SAS Keeps Control of the Pricing Rules
There is an obvious concern whenever AI begins changing prices: how much control does the airline still have? According to Amadeus, SAS can define pricing strategies and guardrails around the system. Airline teams remain responsible for the commercial rules while the AI works within those boundaries.
That setup matters. An airline would not want an automated pricing engine making uncontrolled changes during a major disruption or producing fares that conflict with wider sales plans. Analysts can monitor performance through a central pricing interface, apply business controls and run targeted campaigns. The AI does the repetitive adjustment work, but SAS does not disappear from the process.
The goal is less about removing revenue management teams and more about reducing the amount of time they spend making constant manual price changes. SAS Chief Revenue Officer Erik Westman said the implementation supports the airline’s plan to improve customer satisfaction, commercial performance and its broader retail transformation.
Airline Pricing Is Becoming More Like Digital Retail
The bigger shift here is not limited to SAS. Airlines are trying to sell flights more like modern digital retailers sell products. That means prices and offers respond to context rather than remaining trapped inside old inventory structures. NDC plays an important role in that transition because it allows airlines to distribute richer and more flexible offers through travel sellers and connected platforms.
SAS is introducing its AI-generated pricing through its own website and NDC-enabled channels first. That gives the carrier more direct control over how fares appear and how quickly changes reach customers. The approach also points toward a future where airlines optimize more than the base ticket.
Baggage, seat selection, lounge access, upgrades and other extras could eventually receive their own context-sensitive prices. Amadeus already offers related technology for ancillary pricing and says its platform can extend toward broader offer optimization.
That is where this gets more interesting—and probably more controversial. A traveler could receive a highly relevant bundle at a fair price. Or airline shopping could become harder to compare because offers constantly change between channels and customers. Both outcomes are possible.
What the Amadeus Rollout Means for Passengers
Passengers may notice fewer dramatic jumps between one fare and the next as SAS expands the system. They may also see ticket prices change more often.
Continuous pricing creates more available price points, but it does not make airfares stable. The price can still rise when demand increases. It may fall when a flight is selling slowly. The difference is that those movements can happen in smaller increments.
Amadeus argues that smoother pricing can build traveler confidence by making fare changes feel less abrupt. Travelers will probably judge it more simply: Did they get a reasonable price without feeling pushed around by the booking system? That answer will vary from one search to another.
AI Pricing Becomes a Real Airline Business Tool
Airlines have talked about AI for years, often through chatbots, customer service pilots and broad digital transformation plans. This deployment feels more concrete.

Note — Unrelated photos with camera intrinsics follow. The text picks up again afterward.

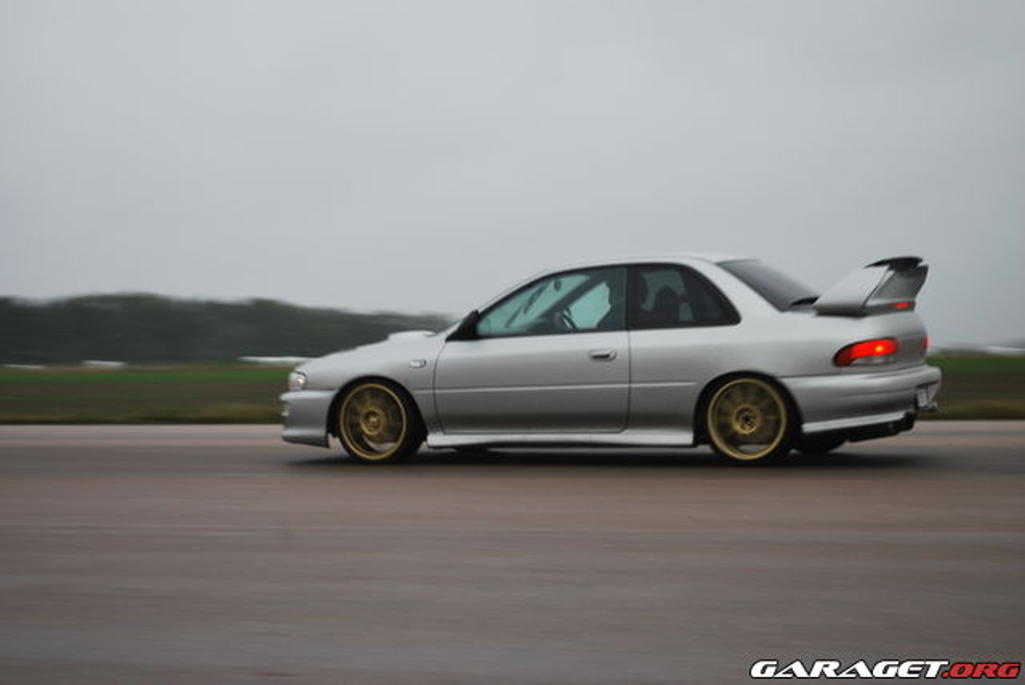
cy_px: 342
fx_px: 2351
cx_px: 512
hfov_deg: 24.6
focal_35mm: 82
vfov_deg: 16.6
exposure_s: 1/60
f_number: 5.6
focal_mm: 55
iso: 200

SAS has connected AI directly to a core revenue decision and already attached a performance figure to it. An average increase above 3% is not a vague promise about future efficiency. It is a business result, even if the full data behind that result has not been published. The airline is now taking that model across its network.
For Amadeus, the SAS rollout gives its pricing technology another large airline case study. For SAS, it offers a way to squeeze more value from each shopping session without forcing revenue teams to manually chase every change in demand. For passengers, the experience may become smoother. The price itself? That will continue to move.